Jahangir Aziz, head of emerging market Asia economic research at JP Morgan, spoke to CNBC-TV18 about the weakness in rupee and shared his outlook on the currency.
“I think the rupee depreciation is a reflection of fundamentals ... I don’t think the rupee has cheapened sufficiently for people to start looking at rupee positively, I think that requires the fundamentals to be turning around and I don’t think that has happened,” Aziz said.
“Until unless we see the current account deficit (CAD), the fiscal deficit and interest rates turn the other direction, I don’t think that you can stop waiting for the rupee to find a bottom simply because it is depreciating. If you look at in terms of nominal effective rates or trade relative rates, the rupee basically has depreciated along with all its competitors,” he added.

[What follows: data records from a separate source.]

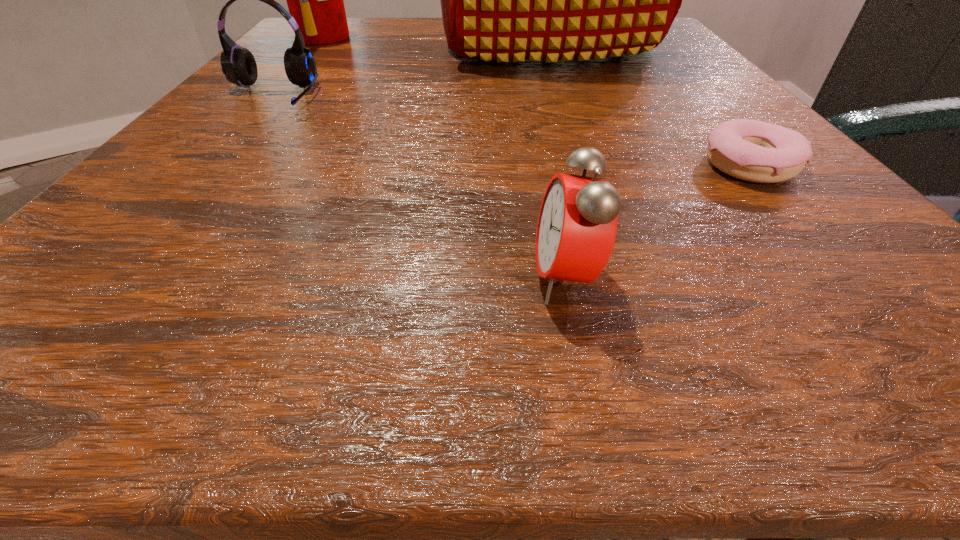
Find the location of `empty space between the headset and the doughnut`. empty space between the headset and the doughnut is located at coordinates (509, 131).

Identify the location of free point between the fourth tallest object and the fire extinguisher. (444, 158).

The image size is (960, 540). Identify the location of free point between the fire extinguisher and the fourth farthest object. (536, 102).

At what (x,y) coordinates should I click in order to perform the action: click on free space between the doughnut and the backpack. Please return your answer as a coordinate pair (x, y). Looking at the image, I should click on (647, 107).

The width and height of the screenshot is (960, 540). I want to click on free area in between the doughnut and the backpack, so click(x=647, y=107).

This screenshot has width=960, height=540. Find the location of `empty space that is in between the second shortest object and the fire extinguisher`. empty space that is in between the second shortest object and the fire extinguisher is located at coordinates (444, 158).

Where is `the fourth closest object to the headset`? The width and height of the screenshot is (960, 540). the fourth closest object to the headset is located at coordinates (751, 150).

Identify which object is the third nearest to the headset. Please provide its 2D coordinates. Your answer should be formatted as a tuple, i.e. [(x, y)], where the tuple contains the x and y coordinates of a point satisfying the conditions above.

Regarding the central bank's rate hike trajectory, Aziz said, "I would have thought that by now, the Reserve Bank of India (RBI) would have shown sufficient urgency to start raising rates now. If RBI plans to raise rates in October, why not raise it now because raising it now will be far more effective than waiting till October 3 when things could have changed quite dramatically. I am not sure they should raise rates, that is up to them but if they are planning to raise on October 3, September 12 is just as good or even better if they want that rate hike to be effective in stemming the rupee’s slide."